# Bellator FC 49



## dudeabides (Sep 30, 2008)

Bellator 49
Date: Sep 10, 2011
Location: Atlantic City, New Jersey
Venue: Ceasars Atlantic City
Broadcast: MTV2












> MAIN CARD (MTV2)
> 
> * Dan Hornbuckle vs. Luis Santos (welterweight-tourney opening round)
> * Chris Cisneros vs. Ben Saunders (welterweight-tourney opening round)
> ...





> Five fights have been added to the preliminary card of next month's Bellator 49 event.
> 
> The event takes place Sept. 10 at Caesars Atlantic City in New Jersey, and the night's main card – which exclusively features opening-round matchups for a season-five welterweight tournament – airs on MTV2.
> 
> ...


http://mmajunkie.com/news/24735/bellator-49-gets-five-prelims-including-popo-bezerra-vs-heckman.mma


----------



## kantowrestler (Jun 6, 2009)

This should be an interesting fight. I like to see Ben Saunders and Dan Hornbuckle in the finals. Then again I've been wrong before.


----------



## dudeabides (Sep 30, 2008)

You can watch the undercard fights at Spike.com starting with this show:



> If you've been pining for Bellator undercard fights, you're in luck. Beginning with this Saturday's season five debut, Spike.com, Spike TV's Internet arm, will stream undercard fights from 7:00-9:00 p.m. ET/PT, leading into the live broadcast on MTV2 and the HD simulcast on Epix.
> 
> Bellator CEO Bjorn Rebney offered his thoughts on the deal in a press release:
> 
> ...


http://www.bloodyelbow.com/2011/9/6/2407828/bellator-undercard-fights-to-stream-on-spike-tv-website


----------



## mattandbenny (Aug 2, 2007)

There are a couple of decent fights here. 

I think 2 of the quarters will be quite straightforward, with Saunders beating Cisneros by an early TKO, and Lima getting a 2nd or 3rd round submission of Carl.

The other 2 fights are more interesting. Hornbuckle v Santos is the most intriguing fight i think. Santos is 49-6 including a 9 fight unbeaten streak. I'd never heard of him before Bellator signed him, but he looked decent enough in a decision win over Cury, looked to have decent leg kicks. I think hornbuckle will be too much for him, and will get a late finish. Will be interesting to see how the Brazil vet does in America. 

Weedman-Lozano is an intriguing fight too, both guys lost in season 4, Weedman looking more impressive. I think 3 outta 4 times Weedman wins this, but Lozano has dynamite in his fists which always makes it exciting.

So i've got Saunders, Lima, Hornbuckle and Weedman going through.

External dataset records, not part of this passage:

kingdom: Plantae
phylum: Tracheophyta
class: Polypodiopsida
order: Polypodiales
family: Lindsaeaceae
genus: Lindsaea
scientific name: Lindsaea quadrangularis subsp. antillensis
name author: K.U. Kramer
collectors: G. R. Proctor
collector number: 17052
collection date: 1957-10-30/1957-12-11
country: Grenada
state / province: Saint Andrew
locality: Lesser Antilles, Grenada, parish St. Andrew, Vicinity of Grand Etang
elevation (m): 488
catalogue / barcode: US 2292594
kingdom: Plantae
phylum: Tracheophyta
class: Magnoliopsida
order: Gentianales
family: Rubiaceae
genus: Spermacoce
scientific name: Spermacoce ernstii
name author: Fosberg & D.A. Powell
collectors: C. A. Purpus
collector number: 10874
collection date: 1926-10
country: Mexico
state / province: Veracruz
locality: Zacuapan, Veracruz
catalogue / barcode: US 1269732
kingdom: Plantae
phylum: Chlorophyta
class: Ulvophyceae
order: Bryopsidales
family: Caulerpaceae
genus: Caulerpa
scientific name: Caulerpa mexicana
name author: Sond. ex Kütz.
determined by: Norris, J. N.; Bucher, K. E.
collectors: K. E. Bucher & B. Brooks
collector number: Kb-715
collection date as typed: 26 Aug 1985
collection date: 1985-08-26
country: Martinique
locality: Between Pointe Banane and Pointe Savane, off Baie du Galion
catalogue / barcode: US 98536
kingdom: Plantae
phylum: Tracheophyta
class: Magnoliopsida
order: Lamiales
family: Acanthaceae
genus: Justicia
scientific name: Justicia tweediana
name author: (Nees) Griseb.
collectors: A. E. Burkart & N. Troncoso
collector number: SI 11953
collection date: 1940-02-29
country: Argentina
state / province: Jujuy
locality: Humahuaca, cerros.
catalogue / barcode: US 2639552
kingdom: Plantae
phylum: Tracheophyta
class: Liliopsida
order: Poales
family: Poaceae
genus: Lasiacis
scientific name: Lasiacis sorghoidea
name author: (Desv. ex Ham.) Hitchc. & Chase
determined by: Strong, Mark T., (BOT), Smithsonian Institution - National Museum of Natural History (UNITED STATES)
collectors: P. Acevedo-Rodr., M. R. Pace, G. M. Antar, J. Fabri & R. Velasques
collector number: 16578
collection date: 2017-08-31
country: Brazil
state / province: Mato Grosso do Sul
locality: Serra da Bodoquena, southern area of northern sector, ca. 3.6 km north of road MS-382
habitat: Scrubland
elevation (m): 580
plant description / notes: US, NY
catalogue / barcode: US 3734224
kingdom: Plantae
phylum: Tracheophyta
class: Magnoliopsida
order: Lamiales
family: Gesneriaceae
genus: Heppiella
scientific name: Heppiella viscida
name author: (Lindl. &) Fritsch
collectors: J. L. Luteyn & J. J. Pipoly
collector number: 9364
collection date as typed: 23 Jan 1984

On the undercard, i'm excited to see Bezerra again, the guy looks a quality fighter. They've given him a tough fight though, Heckman is no pushover, but i can;t back against Bezerra.
Foster should beat Main comfortably; as should Karavackus against Maynard. I don't know anything about the other 4 prelim fighters.


----------



## kantowrestler (Jun 6, 2009)

This is a rather interesting development. Especially considering that Bjorn Rebney just said that the deal is with MTV network rather then MTV2 directly. I think this is a precursor to Bellator's move to Spike after this season.


----------



## hixxy (Sep 7, 2007)

Prelims are live on Facebook also.


----------



## dudeabides (Sep 30, 2008)

I know these guys are going head to head with Strikeforce tonight and with UFC next week. That is a tough task there, but Bellator has at least held their own with the prelims. Every fight being finishes will do that I guess.


----------



## kantowrestler (Jun 6, 2009)

I think the fact that they have more fight cards going on in the next four months the UFC and Strikeforce combined offsets any low rating fight cards they may have.


----------